The outcome of this development is the new ISFET generation, which Endress+Hauser launched on the market in 2019 exclusively with Memosens technology. The new ISFET sensors, the CPS47D, 77D and 97D with the three tried and tested reference systems, completely replace the previous generation.

Thanks to the new gate material used, the CIP stability of these sensors has been improved by a factor of six. In addition, by increasing size of the chip surfaces and embedding the chip gate evenly in the PEEK surface, the risk of contamination of the sensors was reduced and cleanability greatly improved. The CPS77D and CPS47D, which are designed to comply with hygiene requirements, thus meet all of the essential regulations and requirements, such as USP 87, USP 88 class VI, USP 381, USP 661, 3-A, EHEDG, EU 1935/2004, FDA, TSE Compliance and RoHS.

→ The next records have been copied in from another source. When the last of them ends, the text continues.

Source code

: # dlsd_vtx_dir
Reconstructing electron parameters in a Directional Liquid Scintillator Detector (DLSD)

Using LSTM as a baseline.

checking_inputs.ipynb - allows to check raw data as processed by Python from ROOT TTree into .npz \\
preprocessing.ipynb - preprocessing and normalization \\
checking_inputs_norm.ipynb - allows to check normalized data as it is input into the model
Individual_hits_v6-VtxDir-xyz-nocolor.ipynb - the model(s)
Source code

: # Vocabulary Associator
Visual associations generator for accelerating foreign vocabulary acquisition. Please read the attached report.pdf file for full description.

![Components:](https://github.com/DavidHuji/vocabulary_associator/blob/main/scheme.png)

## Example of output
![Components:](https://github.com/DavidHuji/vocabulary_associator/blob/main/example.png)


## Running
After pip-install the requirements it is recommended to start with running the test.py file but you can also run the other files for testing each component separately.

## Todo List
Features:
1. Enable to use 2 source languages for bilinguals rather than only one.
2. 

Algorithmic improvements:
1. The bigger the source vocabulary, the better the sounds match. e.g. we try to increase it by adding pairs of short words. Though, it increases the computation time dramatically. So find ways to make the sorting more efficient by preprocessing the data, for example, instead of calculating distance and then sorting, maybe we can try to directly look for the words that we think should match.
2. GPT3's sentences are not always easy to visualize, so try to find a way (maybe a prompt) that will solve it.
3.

During the developmental phase, there were also advances made in the production of ceramic diaphragms. Since then, Endress+Hauser has acquired the expertise to manufacture ceramic diaphragms of excellent, reproducible quality themselves. This is to the benefit of all pH sensors that use reference systems of this type.

Backward compatibility was a key feature during the market launch. Customers who are switching from the previous ISFET with Memosens technology to the new Memosens ISFETs do not need to make any adjustments to the transmitter. Both the hardware and software work straightaway with the new product.

The ISFET technology will continue to be developed; there is still the potential to improve the CIP resistance. Furthermore, a future alternative to the classic Ag/AgCl reference might also be based on FET, in the form of a reference field-effect transistor (REFET).